Quote from: David on May 18, 2023, 04:23:45 PMdid you guys get to play with any silver recovery stuff?
you don't know what stink is until you do
We had a setup that we would send off a batch, get it processed, and they would send us back a bar of silver.
Yeah silver recovery was a big thing. I think the company just got cash. This was World Color. Later bought by Quebecor and became Quebecor World. Later bought by Quad. Which also I think ended up buying your old place. It is like 6 degrees of David and Joe. Another interesting fact. My middle name is David.
We just sold our old negs to some place that recovered silver.
Cubitainers? Yeah, and we had a few dirty spouts from them just laying around.
Quote from: Joe on May 18, 2023, 05:25:23 PMIt is like 6 degrees of David and Joe. Another interesting fact. My middle name is David.
That is so weird, my middle name is Joe.
Not
:lmao:
Quote from: David on May 18, 2023, 03:38:54 PMdid you have the one with the crane to lift the racks out cause they were so big and heavy?
we did for a while, forgot the name.
when I was tray developing, no one had processors around us, one guy down the street built one and patented it, then sold the patent. Not sure who ended up with it.
But yeah, a few years later I was knee deep in film processors, livin' la vida loca
Our Agfa44 OLP had that, but not because of depth, it was a girth issue :)
Quote from: David on May 18, 2023, 04:23:45 PMdid you guys get to play with any silver recovery stuff?
you don't know what stink is until you do
We had a setup that we would send off a batch, get it processed, and they would send us back a bar of silver.
Yup!

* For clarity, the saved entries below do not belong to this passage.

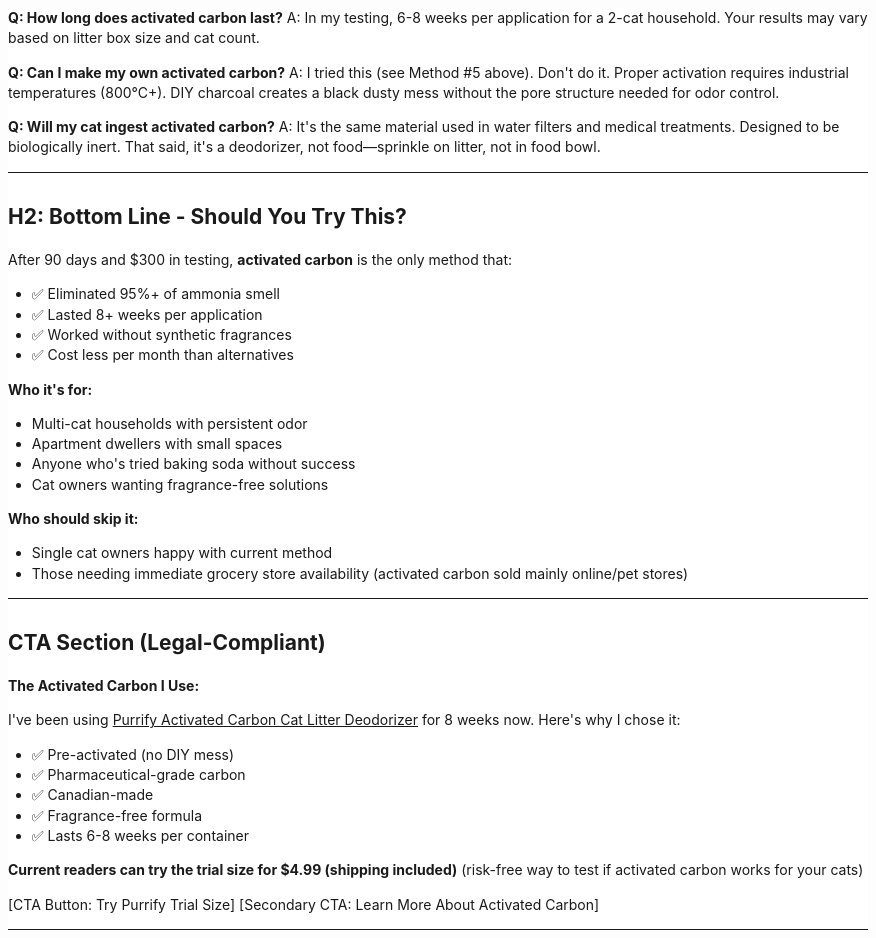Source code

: **Q: How long does activated carbon last?**
A: In my testing, 6-8 weeks per application for a 2-cat household. Your results may vary based on litter box size and cat count.

**Q: Can I make my own activated carbon?**
A: I tried this (see Method #5 above). Don't do it. Proper activation requires industrial temperatures (800°C+). DIY charcoal creates a black dusty mess without the pore structure needed for odor control.

**Q: Will my cat ingest activated carbon?**
A: It's the same material used in water filters and medical treatments. Designed to be biologically inert. That said, it's a deodorizer, not food—sprinkle on litter, not in food bowl.

---

## H2: Bottom Line - Should You Try This?

After 90 days and $300 in testing, **activated carbon** is the only method that:
- ✅ Eliminated 95%+ of ammonia smell
- ✅ Lasted 8+ weeks per application
- ✅ Worked without synthetic fragrances
- ✅ Cost less per month than alternatives

**Who it's for:**
- Multi-cat households with persistent odor
- Apartment dwellers with small spaces
- Anyone who's tried baking soda without success
- Cat owners wanting fragrance-free solutions

**Who should skip it:**
- Single cat owners happy with current method
- Those needing immediate grocery store availability (activated carbon sold mainly online/pet stores)

---

## CTA Section (Legal-Compliant)

**The Activated Carbon I Use:**

I've been using [Purrify Activated Carbon Cat Litter Deodorizer](#) for 8 weeks now. Here's why I chose it:

- ✅ Pre-activated (no DIY mess)
- ✅ Pharmaceutical-grade carbon
- ✅ Canadian-made
- ✅ Fragrance-free formula
- ✅ Lasts 6-8 weeks per container

**Current readers can try the trial size for $4.99 (shipping included)** (risk-free way to test if activated carbon works for your cats)

[CTA Button: Try Purrify Trial Size]
[Secondary CTA: Learn More About Activated Carbon]

---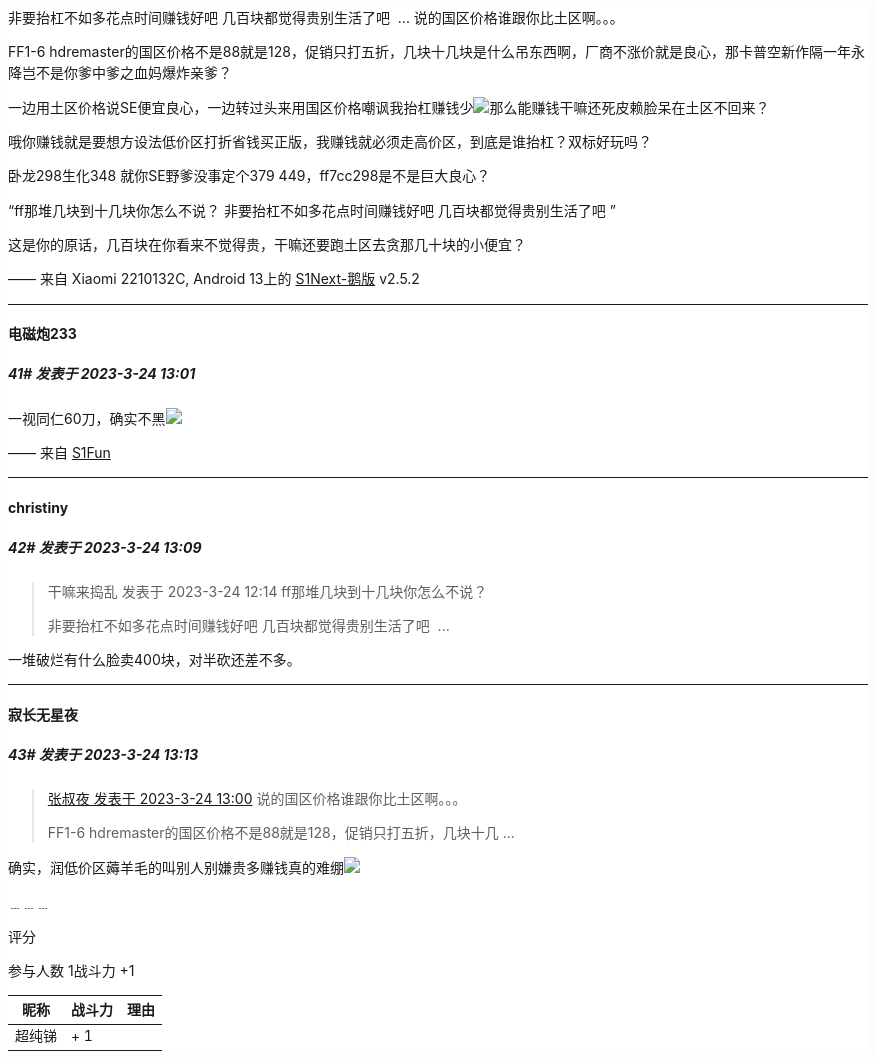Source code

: 非要抬杠不如多花点时间赚钱好吧 几百块都觉得贵别生活了吧  ...</blockquote>
说的国区价格谁跟你比土区啊。。。

FF1-6 hdremaster的国区价格不是88就是128，促销只打五折，几块十几块是什么吊东西啊，厂商不涨价就是良心，那卡普空新作隔一年永降岂不是你爹中爹之血妈爆炸亲爹？

一边用土区价格说SE便宜良心，一边转过头来用国区价格嘲讽我抬杠赚钱少<img src="https://static.saraba1st.com/image/smiley/face2017/001.png" referrerpolicy="no-referrer">那么能赚钱干嘛还死皮赖脸呆在土区不回来？

哦你赚钱就是要想方设法低价区打折省钱买正版，我赚钱就必须走高价区，到底是谁抬杠？双标好玩吗？

卧龙298生化348 就你SE野爹没事定个379 449，ff7cc298是不是巨大良心？

“ff那堆几块到十几块你怎么不说？
非要抬杠不如多花点时间赚钱好吧 几百块都觉得贵别生活了吧 ”

这是你的原话，几百块在你看来不觉得贵，干嘛还要跑土区去贪那几十块的小便宜？

—— 来自 Xiaomi 2210132C, Android 13上的 [S1Next-鹅版](https://github.com/ykrank/S1-Next/releases) v2.5.2

*****

####  电磁炮233  
##### 41#       发表于 2023-3-24 13:01

一视同仁60刀，确实不黑<img src="https://static.saraba1st.com/image/smiley/face2017/067.png" referrerpolicy="no-referrer">

—— 来自 [S1Fun](https://s1fun.koalcat.com)

*****

####  christiny  
##### 42#       发表于 2023-3-24 13:09

<blockquote>干嘛来捣乱 发表于 2023-3-24 12:14
ff那堆几块到十几块你怎么不说？

非要抬杠不如多花点时间赚钱好吧 几百块都觉得贵别生活了吧  ...</blockquote>
一堆破烂有什么脸卖400块，对半砍还差不多。

*****

####  寂长无星夜  
##### 43#       发表于 2023-3-24 13:13

<blockquote><a href="httphttps://bbs.saraba1st.com/2b/forum.php?mod=redirect&amp;goto=findpost&amp;pid=60205753&amp;ptid=2125596" target="_blank">张叔夜 发表于 2023-3-24 13:00</a>
说的国区价格谁跟你比土区啊。。。

FF1-6 hdremaster的国区价格不是88就是128，促销只打五折，几块十几 ...</blockquote>
确实，润低价区薅羊毛的叫别人别嫌贵多赚钱真的难绷<img src="https://static.saraba1st.com/image/smiley/face2017/068.png" referrerpolicy="no-referrer">

﹍﹍﹍

评分

 参与人数 1战斗力 +1

|昵称|战斗力|理由|
|----|---|---|
| 超纯锑| + 1||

We did that forever... until the laws made it as if you were a haz mat processing facility instead of a print shop that is helping the environment.
Quote from: Possum on May 18, 2023, 06:17:36 PMWe just sold our old negs to some place that recovered silver.
Right, we did that too, the recovery that we did ourselves was from the processor chem
first place i worked at sold film and fixer for silver recovery.
second place was a trade house, so we had very little waste film, not worth the effort.
third place ( current ) sold film early on, but silver was worth very little back then and again, hardly worth the effort. went ctp about 15 yrs ago so no more film.
When I worked at the Newspaper we cleaned processors everyday!!
back then everything went down the drain ;D
black lacquer anyone?
How about the yellow sludge at the bottom of the fixer compartment of a phototypesetting processor? A co-worker said it looked like baby poop. Except she didn't use the word poop.
Quote from: David on May 18, 2023, 02:47:17 PMoh my god yes, I forgot to mention that this place had no air conditioning, I'm in Texas, it was summer.
:grimreaper:
Try working in a pressroom in a Fresno summer. It would get so hot the ink would separate and get stringy. With those presses running, it was easily 120+ F out there. The pressman would come in at like 3 am and work until noon and go home. Hell, even in Sac at Sig-1, we shut down the digital presses by 2 because if you ran them after, you couldn't cool off the building and you'd start popping fuses.
Quote from: born2print on May 18, 2023, 03:11:52 PMI'm old enough to have had the pleasure of cleaning LITHO film processors. Racks 4x as big and nastier / harder to clean, in fact - rapid access etc... barely even counts compared to litho IMO :P
Yup we had a rapid access processor for typesetting galleys (via Compugraphic Q5000 and Pagitek 5 systems to Linotypes) and Litho processor for film and stability prints and color keys. Cleaning the Litho processor was a Saturday job, wow, just so much work, and being hyper yout really made it a challenge :).